Reproduce every one of the following rows with each line kept unchanged and in the same order.
......
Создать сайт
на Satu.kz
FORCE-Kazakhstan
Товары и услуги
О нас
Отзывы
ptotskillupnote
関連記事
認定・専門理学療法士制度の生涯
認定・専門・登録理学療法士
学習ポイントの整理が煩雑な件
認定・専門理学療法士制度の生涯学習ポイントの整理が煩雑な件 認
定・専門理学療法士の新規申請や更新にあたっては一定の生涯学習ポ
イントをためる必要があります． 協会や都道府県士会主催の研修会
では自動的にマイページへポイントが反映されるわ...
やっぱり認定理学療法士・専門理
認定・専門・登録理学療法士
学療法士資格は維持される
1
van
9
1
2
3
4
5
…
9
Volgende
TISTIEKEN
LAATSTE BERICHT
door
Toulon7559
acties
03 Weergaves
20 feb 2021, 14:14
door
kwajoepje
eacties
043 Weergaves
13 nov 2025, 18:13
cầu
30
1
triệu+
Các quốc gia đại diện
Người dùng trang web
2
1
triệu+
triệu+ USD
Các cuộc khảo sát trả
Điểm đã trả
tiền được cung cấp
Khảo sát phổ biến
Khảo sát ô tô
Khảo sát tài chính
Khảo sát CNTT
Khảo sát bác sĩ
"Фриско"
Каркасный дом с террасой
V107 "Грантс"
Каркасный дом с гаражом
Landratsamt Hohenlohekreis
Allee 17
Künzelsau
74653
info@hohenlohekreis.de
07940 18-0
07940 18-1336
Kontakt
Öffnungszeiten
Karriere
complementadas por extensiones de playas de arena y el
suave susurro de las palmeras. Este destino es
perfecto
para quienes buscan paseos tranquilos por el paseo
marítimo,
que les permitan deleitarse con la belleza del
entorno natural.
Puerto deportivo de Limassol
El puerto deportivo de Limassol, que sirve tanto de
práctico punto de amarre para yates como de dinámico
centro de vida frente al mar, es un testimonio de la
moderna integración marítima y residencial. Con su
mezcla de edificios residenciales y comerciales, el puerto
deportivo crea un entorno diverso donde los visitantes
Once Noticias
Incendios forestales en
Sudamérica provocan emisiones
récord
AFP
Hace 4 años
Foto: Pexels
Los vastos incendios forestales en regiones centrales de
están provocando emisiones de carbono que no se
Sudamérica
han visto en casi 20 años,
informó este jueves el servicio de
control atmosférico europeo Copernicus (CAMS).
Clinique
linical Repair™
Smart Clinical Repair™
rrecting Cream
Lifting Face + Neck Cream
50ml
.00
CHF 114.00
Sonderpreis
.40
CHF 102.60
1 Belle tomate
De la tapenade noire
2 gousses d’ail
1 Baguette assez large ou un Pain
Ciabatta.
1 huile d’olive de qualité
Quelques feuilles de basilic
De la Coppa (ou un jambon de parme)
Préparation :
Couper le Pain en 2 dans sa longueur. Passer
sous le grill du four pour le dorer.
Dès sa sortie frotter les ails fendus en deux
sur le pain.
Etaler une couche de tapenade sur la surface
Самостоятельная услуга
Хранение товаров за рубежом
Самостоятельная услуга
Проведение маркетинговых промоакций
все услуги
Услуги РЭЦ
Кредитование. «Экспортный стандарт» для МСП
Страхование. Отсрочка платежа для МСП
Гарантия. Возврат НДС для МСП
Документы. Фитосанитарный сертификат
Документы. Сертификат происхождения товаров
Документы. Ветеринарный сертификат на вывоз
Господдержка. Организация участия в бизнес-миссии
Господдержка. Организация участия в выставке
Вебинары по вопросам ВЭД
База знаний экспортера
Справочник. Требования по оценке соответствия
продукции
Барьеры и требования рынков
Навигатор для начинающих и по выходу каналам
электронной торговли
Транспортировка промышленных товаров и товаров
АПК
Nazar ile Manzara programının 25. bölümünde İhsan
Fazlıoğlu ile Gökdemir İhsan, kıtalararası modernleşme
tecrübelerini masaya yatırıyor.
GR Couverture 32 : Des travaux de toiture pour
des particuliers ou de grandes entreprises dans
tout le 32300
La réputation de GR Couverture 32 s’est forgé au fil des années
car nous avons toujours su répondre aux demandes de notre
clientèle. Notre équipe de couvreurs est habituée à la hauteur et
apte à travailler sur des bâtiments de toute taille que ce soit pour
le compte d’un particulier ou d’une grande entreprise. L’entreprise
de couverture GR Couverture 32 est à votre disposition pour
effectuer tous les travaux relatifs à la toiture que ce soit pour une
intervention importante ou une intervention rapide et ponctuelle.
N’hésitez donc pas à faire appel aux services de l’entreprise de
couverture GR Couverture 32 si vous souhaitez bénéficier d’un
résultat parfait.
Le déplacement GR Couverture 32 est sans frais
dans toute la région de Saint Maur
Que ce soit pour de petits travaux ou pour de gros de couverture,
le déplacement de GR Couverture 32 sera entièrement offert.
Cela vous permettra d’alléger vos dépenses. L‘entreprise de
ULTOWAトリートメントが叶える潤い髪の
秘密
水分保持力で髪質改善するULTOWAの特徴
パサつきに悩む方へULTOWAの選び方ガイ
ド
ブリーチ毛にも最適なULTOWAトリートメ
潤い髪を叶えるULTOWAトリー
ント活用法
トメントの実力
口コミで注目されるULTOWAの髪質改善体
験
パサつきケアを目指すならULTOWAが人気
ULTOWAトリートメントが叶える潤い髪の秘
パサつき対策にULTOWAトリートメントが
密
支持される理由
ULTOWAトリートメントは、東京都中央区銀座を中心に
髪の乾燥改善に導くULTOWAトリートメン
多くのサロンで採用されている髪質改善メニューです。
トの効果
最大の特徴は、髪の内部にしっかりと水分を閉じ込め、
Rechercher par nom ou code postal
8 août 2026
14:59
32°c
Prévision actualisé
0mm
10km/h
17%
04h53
......
▶ [Output below]
Создать сайт
на Satu.kz
FORCE-Kazakhstan
Товары и услуги
О нас
Отзывы
ptotskillupnote
関連記事
認定・専門理学療法士制度の生涯
認定・専門・登録理学療法士
学習ポイントの整理が煩雑な件
認定・専門理学療法士制度の生涯学習ポイントの整理が煩雑な件 認
定・専門理学療法士の新規申請や更新にあたっては一定の生涯学習ポ
イントをためる必要があります． 協会や都道府県士会主催の研修会
では自動的にマイページへポイントが反映されるわ...
やっぱり認定理学療法士・専門理
認定・専門・登録理学療法士
学療法士資格は維持される
1
van
9
1
2
3
4
5
…
9
Volgende
TISTIEKEN
LAATSTE BERICHT
door
Toulon7559
acties
03 Weergaves
20 feb 2021, 14:14
door
kwajoepje
eacties
043 Weergaves
13 nov 2025, 18:13
cầu
30
1
triệu+
Các quốc gia đại diện
Người dùng trang web
2
1
triệu+
triệu+ USD
Các cuộc khảo sát trả
Điểm đã trả
tiền được cung cấp
Khảo sát phổ biến
Khảo sát ô tô
Khảo sát tài chính
Khảo sát CNTT
Khảo sát bác sĩ
"Фриско"
Каркасный дом с террасой
V107 "Грантс"
Каркасный дом с гаражом
Landratsamt Hohenlohekreis
Allee 17
Künzelsau
74653
info@hohenlohekreis.de
07940 18-0
07940 18-1336
Kontakt
Öffnungszeiten
Karriere
complementadas por extensiones de playas de arena y el
suave susurro de las palmeras. Este destino es
perfecto
para quienes buscan paseos tranquilos por el paseo
marítimo,
que les permitan deleitarse con la belleza del
entorno natural.
Puerto deportivo de Limassol
El puerto deportivo de Limassol, que sirve tanto de
práctico punto de amarre para yates como de dinámico
centro de vida frente al mar, es un testimonio de la
moderna integración marítima y residencial. Con su
mezcla de edificios residenciales y comerciales, el puerto
deportivo crea un entorno diverso donde los visitantes
Once Noticias
Incendios forestales en
Sudamérica provocan emisiones
récord
AFP
Hace 4 años
Foto: Pexels
Los vastos incendios forestales en regiones centrales de
están provocando emisiones de carbono que no se
Sudamérica
han visto en casi 20 años,
informó este jueves el servicio de
control atmosférico europeo Copernicus (CAMS).
Clinique
linical Repair™
Smart Clinical Repair™
rrecting Cream
Lifting Face + Neck Cream
50ml
.00
CHF 114.00
Sonderpreis
.40
CHF 102.60
1 Belle tomate
De la tapenade noire
2 gousses d’ail
1 Baguette assez large ou un Pain
Ciabatta.
1 huile d’olive de qualité
Quelques feuilles de basilic
De la Coppa (ou un jambon de parme)
Préparation :
Couper le Pain en 2 dans sa longueur. Passer
sous le grill du four pour le dorer.
Dès sa sortie frotter les ails fendus en deux
sur le pain.
Etaler une couche de tapenade sur la surface
Самостоятельная услуга
Хранение товаров за рубежом
Самостоятельная услуга
Проведение маркетинговых промоакций
все услуги
Услуги РЭЦ
Кредитование. «Экспортный стандарт» для МСП
Страхование. Отсрочка платежа для МСП
Гарантия. Возврат НДС для МСП
Документы. Фитосанитарный сертификат
Документы. Сертификат происхождения товаров
Документы. Ветеринарный сертификат на вывоз
Господдержка. Организация участия в бизнес-миссии
Господдержка. Организация участия в выставке
Вебинары по вопросам ВЭД
База знаний экспортера
Справочник. Требования по оценке соответствия
продукции
Барьеры и требования рынков
Навигатор для начинающих и по выходу каналам
электронной торговли
Транспортировка промышленных товаров и товаров
АПК
Nazar ile Manzara programının 25. bölümünde İhsan
Fazlıoğlu ile Gökdemir İhsan, kıtalararası modernleşme
tecrübelerini masaya yatırıyor.
GR Couverture 32 : Des travaux de toiture pour
des particuliers ou de grandes entreprises dans
tout le 32300
La réputation de GR Couverture 32 s’est forgé au fil des années
car nous avons toujours su répondre aux demandes de notre
clientèle. Notre équipe de couvreurs est habituée à la hauteur et
apte à travailler sur des bâtiments de toute taille que ce soit pour
le compte d’un particulier ou d’une grande entreprise. L’entreprise
de couverture GR Couverture 32 est à votre disposition pour
effectuer tous les travaux relatifs à la toiture que ce soit pour une
intervention importante ou une intervention rapide et ponctuelle.
N’hésitez donc pas à faire appel aux services de l’entreprise de
couverture GR Couverture 32 si vous souhaitez bénéficier d’un
résultat parfait.
Le déplacement GR Couverture 32 est sans frais
dans toute la région de Saint Maur
Que ce soit pour de petits travaux ou pour de gros de couverture,
le déplacement de GR Couverture 32 sera entièrement offert.
Cela vous permettra d’alléger vos dépenses. L‘entreprise de
ULTOWAトリートメントが叶える潤い髪の
秘密
水分保持力で髪質改善するULTOWAの特徴
パサつきに悩む方へULTOWAの選び方ガイ
ド
ブリーチ毛にも最適なULTOWAトリートメ
潤い髪を叶えるULTOWAトリー
ント活用法
トメントの実力
口コミで注目されるULTOWAの髪質改善体
験
パサつきケアを目指すならULTOWAが人気
ULTOWAトリートメントが叶える潤い髪の秘
パサつき対策にULTOWAトリートメントが
密
支持される理由
ULTOWAトリートメントは、東京都中央区銀座を中心に
髪の乾燥改善に導くULTOWAトリートメン
多くのサロンで採用されている髪質改善メニューです。
トの効果
最大の特徴は、髪の内部にしっかりと水分を閉じ込め、
Rechercher par nom ou code postal
8 août 2026
14:59
32°c
Prévision actualisé
0mm
10km/h
17%
04h53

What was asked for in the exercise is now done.